▸ Stored items:

*** Begin section ***

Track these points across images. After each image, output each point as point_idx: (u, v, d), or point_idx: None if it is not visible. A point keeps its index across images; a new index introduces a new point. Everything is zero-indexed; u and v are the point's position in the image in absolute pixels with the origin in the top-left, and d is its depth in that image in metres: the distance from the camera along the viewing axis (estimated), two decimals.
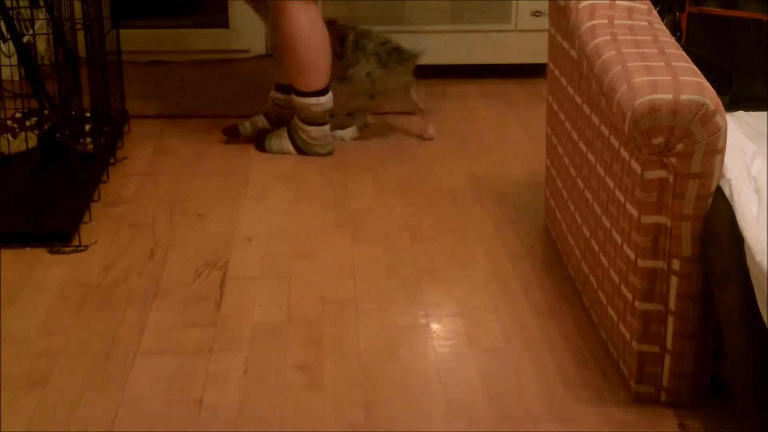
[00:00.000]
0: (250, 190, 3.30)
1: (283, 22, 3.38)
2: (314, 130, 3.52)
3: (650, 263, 2.15)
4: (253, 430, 2.17)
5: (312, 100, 3.46)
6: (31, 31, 3.31)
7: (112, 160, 3.47)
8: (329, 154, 3.56)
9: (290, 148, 3.54)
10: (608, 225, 2.33)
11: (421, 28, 4.24)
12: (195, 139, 3.71)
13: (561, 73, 2.76)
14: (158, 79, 4.44)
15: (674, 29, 2.58)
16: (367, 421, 2.20)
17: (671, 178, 2.08)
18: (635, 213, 2.15)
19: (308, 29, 3.38)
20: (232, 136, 3.68)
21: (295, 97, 3.48)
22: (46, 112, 3.34)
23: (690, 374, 2.19)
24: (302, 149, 3.54)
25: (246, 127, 3.69)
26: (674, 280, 2.13)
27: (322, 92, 3.47)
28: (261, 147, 3.60)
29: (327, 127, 3.55)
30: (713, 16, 2.58)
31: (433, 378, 2.36)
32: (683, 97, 2.02)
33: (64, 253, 2.89)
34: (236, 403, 2.25)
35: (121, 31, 3.62)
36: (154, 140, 3.74)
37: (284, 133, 3.56)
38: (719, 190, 2.07)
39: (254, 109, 3.77)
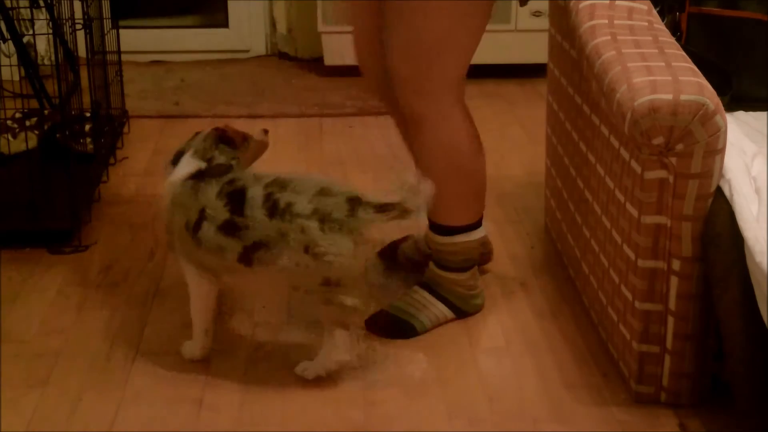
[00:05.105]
0: None
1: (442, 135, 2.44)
2: (470, 276, 2.57)
3: (650, 263, 2.15)
4: (253, 430, 2.17)
5: (476, 234, 2.53)
6: (31, 31, 3.31)
7: (112, 160, 3.47)
8: (483, 304, 2.62)
9: (446, 312, 2.55)
10: (608, 225, 2.33)
11: None
12: None
13: (561, 73, 2.76)
14: (158, 79, 4.44)
15: (674, 29, 2.58)
16: (367, 420, 2.20)
17: (671, 178, 2.08)
18: (635, 213, 2.15)
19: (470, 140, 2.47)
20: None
21: (444, 238, 2.51)
22: (46, 112, 3.34)
23: (690, 374, 2.19)
24: (461, 308, 2.56)
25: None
26: (674, 280, 2.13)
27: (482, 219, 2.56)
28: (402, 332, 2.50)
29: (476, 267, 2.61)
30: (713, 16, 2.58)
31: (433, 378, 2.36)
32: (683, 97, 2.02)
33: (64, 253, 2.89)
34: (236, 403, 2.25)
35: (121, 31, 3.63)
36: (154, 140, 3.74)
37: (425, 296, 2.55)
38: (719, 190, 2.07)
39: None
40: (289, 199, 2.17)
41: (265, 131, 2.45)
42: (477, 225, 2.51)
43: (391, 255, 2.81)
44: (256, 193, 2.19)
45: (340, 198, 2.17)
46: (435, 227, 2.50)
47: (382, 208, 2.16)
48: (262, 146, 2.45)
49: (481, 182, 2.51)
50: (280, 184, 2.20)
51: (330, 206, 2.16)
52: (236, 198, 2.20)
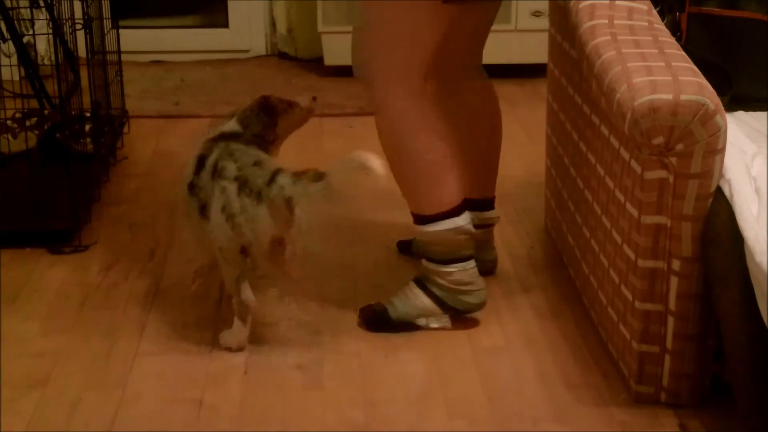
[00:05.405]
0: None
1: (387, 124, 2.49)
2: (458, 271, 2.53)
3: (650, 263, 2.15)
4: (253, 430, 2.17)
5: (446, 224, 2.47)
6: (31, 31, 3.31)
7: (112, 160, 3.47)
8: (483, 304, 2.55)
9: (429, 305, 2.51)
10: (608, 225, 2.33)
11: None
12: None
13: (561, 73, 2.76)
14: (158, 79, 4.44)
15: (674, 29, 2.58)
16: (367, 421, 2.20)
17: (671, 178, 2.08)
18: (635, 213, 2.15)
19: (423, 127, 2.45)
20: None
21: (419, 227, 2.50)
22: (46, 112, 3.34)
23: (690, 374, 2.19)
24: (448, 303, 2.52)
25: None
26: (674, 280, 2.13)
27: (460, 209, 2.48)
28: (382, 324, 2.53)
29: (473, 262, 2.52)
30: (713, 16, 2.58)
31: (433, 378, 2.36)
32: (683, 97, 2.02)
33: (64, 253, 2.89)
34: (236, 403, 2.25)
35: (121, 31, 3.62)
36: (154, 140, 3.74)
37: (413, 288, 2.53)
38: (719, 190, 2.07)
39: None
40: (225, 164, 2.33)
41: (314, 98, 2.56)
42: (449, 215, 2.45)
43: (406, 248, 2.89)
44: (212, 158, 2.36)
45: (266, 169, 2.30)
46: (413, 216, 2.51)
47: (297, 174, 2.27)
48: (308, 113, 2.56)
49: (439, 174, 2.46)
50: (230, 152, 2.35)
51: (253, 174, 2.29)
52: (200, 161, 2.38)
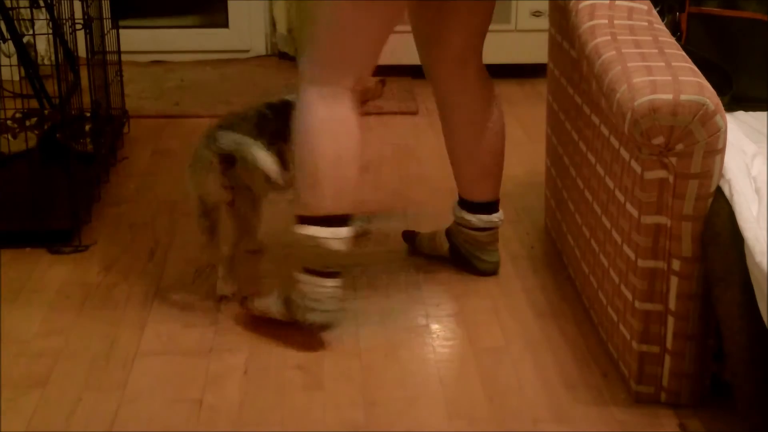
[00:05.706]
0: None
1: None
2: (308, 284, 2.40)
3: (650, 263, 2.15)
4: (253, 430, 2.17)
5: (312, 230, 2.35)
6: (31, 31, 3.31)
7: (112, 160, 3.47)
8: (327, 327, 2.43)
9: (274, 306, 2.47)
10: (608, 225, 2.33)
11: None
12: (195, 140, 3.70)
13: (561, 73, 2.76)
14: (158, 79, 4.44)
15: (674, 29, 2.58)
16: (367, 421, 2.20)
17: (671, 178, 2.08)
18: (635, 213, 2.15)
19: (318, 127, 2.36)
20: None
21: (296, 228, 2.39)
22: (46, 112, 3.34)
23: (690, 374, 2.19)
24: (292, 311, 2.42)
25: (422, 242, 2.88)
26: (674, 280, 2.13)
27: (329, 221, 2.35)
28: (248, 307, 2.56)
29: (335, 282, 2.41)
30: (713, 16, 2.58)
31: (433, 378, 2.36)
32: (683, 97, 2.02)
33: (64, 253, 2.89)
34: (236, 403, 2.25)
35: (121, 31, 3.63)
36: (154, 140, 3.74)
37: (276, 288, 2.51)
38: (719, 190, 2.07)
39: None
40: (209, 132, 2.52)
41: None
42: (313, 222, 2.33)
43: (411, 239, 2.91)
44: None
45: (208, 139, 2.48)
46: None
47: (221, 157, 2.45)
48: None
49: (323, 179, 2.34)
50: (221, 124, 2.54)
51: (200, 145, 2.50)
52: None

*** End section ***

▸ YOUR OBJECTIVE:
An exact copy of the records above is needed, free of pictures.

▸ EXERCISE ANSWER:
Track these points across images. After each image, output each point as point_idx: (u, v, d), or point_idx: None if it is not visible. A point keeps its index across images; a new index introduces a new point. Everything is zero-indexed; u and v are the point's position in the image in absolute pixels with the origin in the top-left, and d is its depth in that image in metres: the distance from the camera along the viewing axis (estimated), two decimals.
[00:00.000]
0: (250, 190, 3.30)
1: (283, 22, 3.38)
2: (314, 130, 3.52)
3: (650, 263, 2.15)
4: (253, 430, 2.17)
5: (312, 100, 3.46)
6: (31, 31, 3.31)
7: (112, 160, 3.47)
8: (329, 154, 3.56)
9: (290, 148, 3.54)
10: (608, 225, 2.33)
11: (421, 28, 4.24)
12: (195, 139, 3.71)
13: (561, 73, 2.76)
14: (158, 79, 4.44)
15: (674, 29, 2.58)
16: (367, 421, 2.20)
17: (671, 178, 2.08)
18: (635, 213, 2.15)
19: (308, 29, 3.38)
20: (232, 136, 3.68)
21: (295, 97, 3.48)
22: (46, 112, 3.34)
23: (690, 374, 2.19)
24: (302, 149, 3.54)
25: (246, 127, 3.69)
26: (674, 280, 2.13)
27: (322, 92, 3.47)
28: (261, 147, 3.60)
29: (327, 127, 3.55)
30: (713, 16, 2.58)
31: (433, 378, 2.36)
32: (683, 97, 2.02)
33: (64, 253, 2.89)
34: (236, 403, 2.25)
35: (121, 31, 3.62)
36: (154, 140, 3.74)
37: (284, 133, 3.56)
38: (719, 190, 2.07)
39: (254, 109, 3.77)
[00:05.105]
0: None
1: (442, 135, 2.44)
2: (470, 276, 2.57)
3: (650, 263, 2.15)
4: (253, 430, 2.17)
5: (476, 234, 2.53)
6: (31, 31, 3.31)
7: (112, 160, 3.47)
8: (483, 304, 2.62)
9: (446, 312, 2.55)
10: (608, 225, 2.33)
11: None
12: None
13: (561, 73, 2.76)
14: (158, 79, 4.44)
15: (674, 29, 2.58)
16: (367, 420, 2.20)
17: (671, 178, 2.08)
18: (635, 213, 2.15)
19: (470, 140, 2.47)
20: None
21: (444, 238, 2.51)
22: (46, 112, 3.34)
23: (690, 374, 2.19)
24: (461, 308, 2.56)
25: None
26: (674, 280, 2.13)
27: (482, 219, 2.56)
28: (402, 332, 2.50)
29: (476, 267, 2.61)
30: (713, 16, 2.58)
31: (433, 378, 2.36)
32: (683, 97, 2.02)
33: (64, 253, 2.89)
34: (236, 403, 2.25)
35: (121, 31, 3.63)
36: (154, 140, 3.74)
37: (425, 296, 2.55)
38: (719, 190, 2.07)
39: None
40: (289, 199, 2.17)
41: (265, 131, 2.45)
42: (477, 225, 2.51)
43: (391, 255, 2.81)
44: (256, 193, 2.19)
45: (340, 198, 2.17)
46: (435, 227, 2.50)
47: (382, 208, 2.16)
48: (262, 146, 2.45)
49: (481, 182, 2.51)
50: (280, 184, 2.20)
51: (330, 206, 2.16)
52: (236, 198, 2.20)
[00:05.405]
0: None
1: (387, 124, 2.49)
2: (458, 271, 2.53)
3: (650, 263, 2.15)
4: (253, 430, 2.17)
5: (446, 224, 2.47)
6: (31, 31, 3.31)
7: (112, 160, 3.47)
8: (483, 304, 2.55)
9: (429, 305, 2.51)
10: (608, 225, 2.33)
11: None
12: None
13: (561, 73, 2.76)
14: (158, 79, 4.44)
15: (674, 29, 2.58)
16: (367, 421, 2.20)
17: (671, 178, 2.08)
18: (635, 213, 2.15)
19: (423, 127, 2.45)
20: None
21: (419, 227, 2.50)
22: (46, 112, 3.34)
23: (690, 374, 2.19)
24: (448, 303, 2.52)
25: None
26: (674, 280, 2.13)
27: (460, 209, 2.48)
28: (382, 324, 2.53)
29: (473, 262, 2.52)
30: (713, 16, 2.58)
31: (433, 378, 2.36)
32: (683, 97, 2.02)
33: (64, 253, 2.89)
34: (236, 403, 2.25)
35: (121, 31, 3.62)
36: (154, 140, 3.74)
37: (413, 288, 2.53)
38: (719, 190, 2.07)
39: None
40: (225, 164, 2.33)
41: (314, 98, 2.56)
42: (449, 215, 2.45)
43: (406, 248, 2.89)
44: (212, 158, 2.36)
45: (266, 169, 2.30)
46: (413, 216, 2.51)
47: (297, 174, 2.27)
48: (308, 113, 2.56)
49: (439, 174, 2.46)
50: (230, 152, 2.35)
51: (253, 174, 2.29)
52: (200, 161, 2.38)
[00:05.706]
0: None
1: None
2: (308, 284, 2.40)
3: (650, 263, 2.15)
4: (253, 430, 2.17)
5: (312, 230, 2.35)
6: (31, 31, 3.31)
7: (112, 160, 3.47)
8: (327, 327, 2.43)
9: (274, 306, 2.47)
10: (608, 225, 2.33)
11: None
12: (195, 140, 3.70)
13: (561, 73, 2.76)
14: (158, 79, 4.44)
15: (674, 29, 2.58)
16: (367, 421, 2.20)
17: (671, 178, 2.08)
18: (635, 213, 2.15)
19: (318, 127, 2.36)
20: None
21: (296, 228, 2.39)
22: (46, 112, 3.34)
23: (690, 374, 2.19)
24: (292, 311, 2.42)
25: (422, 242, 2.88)
26: (674, 280, 2.13)
27: (329, 221, 2.35)
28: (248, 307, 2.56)
29: (335, 282, 2.41)
30: (713, 16, 2.58)
31: (433, 378, 2.36)
32: (683, 97, 2.02)
33: (64, 253, 2.89)
34: (236, 403, 2.25)
35: (121, 31, 3.63)
36: (154, 140, 3.74)
37: (276, 288, 2.51)
38: (719, 190, 2.07)
39: None
40: (209, 132, 2.52)
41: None
42: (313, 222, 2.33)
43: (411, 239, 2.91)
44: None
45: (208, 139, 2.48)
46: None
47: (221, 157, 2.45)
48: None
49: (323, 179, 2.34)
50: (221, 124, 2.54)
51: (200, 145, 2.50)
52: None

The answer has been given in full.